HaiBunda

PARENTING

5 Cerita Kisah Anak Durhaka kepada Orang Tua Selain Dongeng Malin Kundang, Kaya Pesan Moral

Hasna Fadhilah   |   HaiBunda

Senin, 11 Dec 2023 22:20 WIB
Ilustrasi Membacakan Dongeng/ Foto: Getty Images/iStockphoto/BongkarnThanyakij

Ada banyak kisah atau cerita anak dengan alur beragam yang sarat akan pesan moral. Cerita tentang anak durhaka kepada orang tua menjadi salah satu kisah yang populer di Indonesia. Sebut saja, salah satunya dongeng Malin Kundang dari Sumatera Barat. 

Dongeng Malin Kundang mengisahkan tentang seorang anak yang durhaka kepada ibunya. Ia meninggalkan ibunya untuk pergi merantau.

Saat Malin sudah menjadi orang sukses, ia kembali ke kampung halamannya. Namun, ia menolak untuk mengakui ibunya yang berpakaian lusuh. Akibatnya, Malin pun dikutuk menjadi batu oleh sang Bunda.


Nah, selain dongeng Malin Kundang, ternyata masih banyak cerita kisah anak durhaka kepada orang tuanya lainnya, Bunda. Bahkan, ada kisah anak durhaka dari zaman Rasulullah SAW.

Cerita-cerita tersebut tentunya juga memiliki pesan moral yang dapat dijadikan pelajaran berharga untuk Si Kecil ya. Bunda bisa membacakan cerita ini untuk penghantar tidur anak atau saat mengisi waktu luang dengannya.

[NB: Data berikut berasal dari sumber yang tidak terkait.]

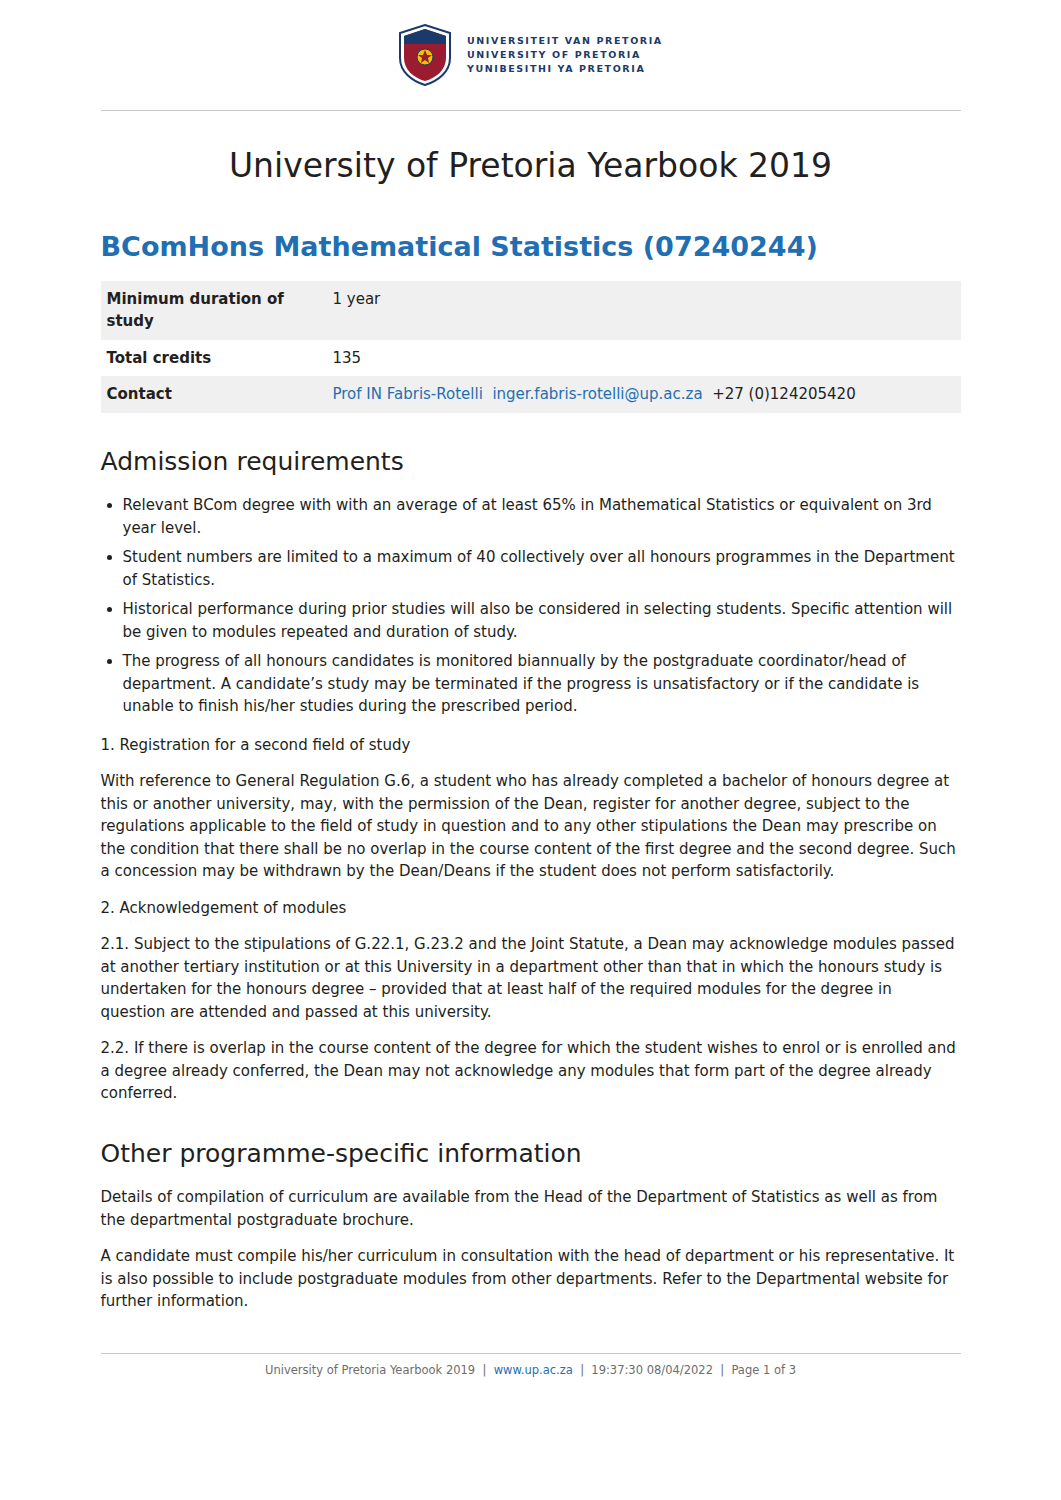UNIVERSITEIT VAN PRETORIA
UNIVERSITY OF PRETORIA
YUNIBESITHI YA PRETORIA
University of Pretoria Yearbook 2019
BComHons Mathematical Statistics (07240244)
| Minimum duration of study | 1 year |
| Total credits | 135 |
| Contact | Prof IN Fabris-Rotelli inger.fabris-rotelli@up.ac.za +27 (0)124205420 |
Admission requirements
Relevant BCom degree with with an average of at least 65% in Mathematical Statistics or equivalent on 3rd year level.
Student numbers are limited to a maximum of 40 collectively over all honours programmes in the Department of Statistics.
Historical performance during prior studies will also be considered in selecting students. Specific attention will be given to modules repeated and duration of study.
The progress of all honours candidates is monitored biannually by the postgraduate coordinator/head of department. A candidate’s study may be terminated if the progress is unsatisfactory or if the candidate is unable to finish his/her studies during the prescribed period.
1. Registration for a second field of study
With reference to General Regulation G.6, a student who has already completed a bachelor of honours degree at this or another university, may, with the permission of the Dean, register for another degree, subject to the regulations applicable to the field of study in question and to any other stipulations the Dean may prescribe on the condition that there shall be no overlap in the course content of the first degree and the second degree. Such a concession may be withdrawn by the Dean/Deans if the student does not perform satisfactorily.
2. Acknowledgement of modules
2.1. Subject to the stipulations of G.22.1, G.23.2 and the Joint Statute, a Dean may acknowledge modules passed at another tertiary institution or at this University in a department other than that in which the honours study is undertaken for the honours degree – provided that at least half of the required modules for the degree in question are attended and passed at this university.
2.2. If there is overlap in the course content of the degree for which the student wishes to enrol or is enrolled and a degree already conferred, the Dean may not acknowledge any modules that form part of the degree already conferred.
Other programme-specific information
Details of compilation of curriculum are available from the Head of the Department of Statistics as well as from the departmental postgraduate brochure.
A candidate must compile his/her curriculum in consultation with the head of department or his representative. It is also possible to include postgraduate modules from other departments. Refer to the Departmental website for further information.
University of Pretoria Yearbook 2019 | www.up.ac.za | 19:37:30 08/04/2022 | Page 1 of 3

Nah, berikut ini telah HaiBunda rangkum dari berbagai sumber, 5 cerita kisah anak durhaka kepada orang tua, selain dongeng Malin Kundang yang sarat akan pesan moral.

1. Kisah Si Lancang, cerita anak durhaka dari Riau

Kisah berikut dikutip dari buku Cerita Rakyat Nusantara 34 Provinsi, penerbit Ruang Kata (2017).

Pada zaman dahulu, di daerah Kampar, hiduplah Si Lancang dengan ibunya. Mereka sehari-hari hidup prihatin mengandalkan penghasilan yang minim sebagai buruh tani. Keadaan ini membuat Si Lancang berpikir untuk memperbaiki nasib dengan pergi merantau.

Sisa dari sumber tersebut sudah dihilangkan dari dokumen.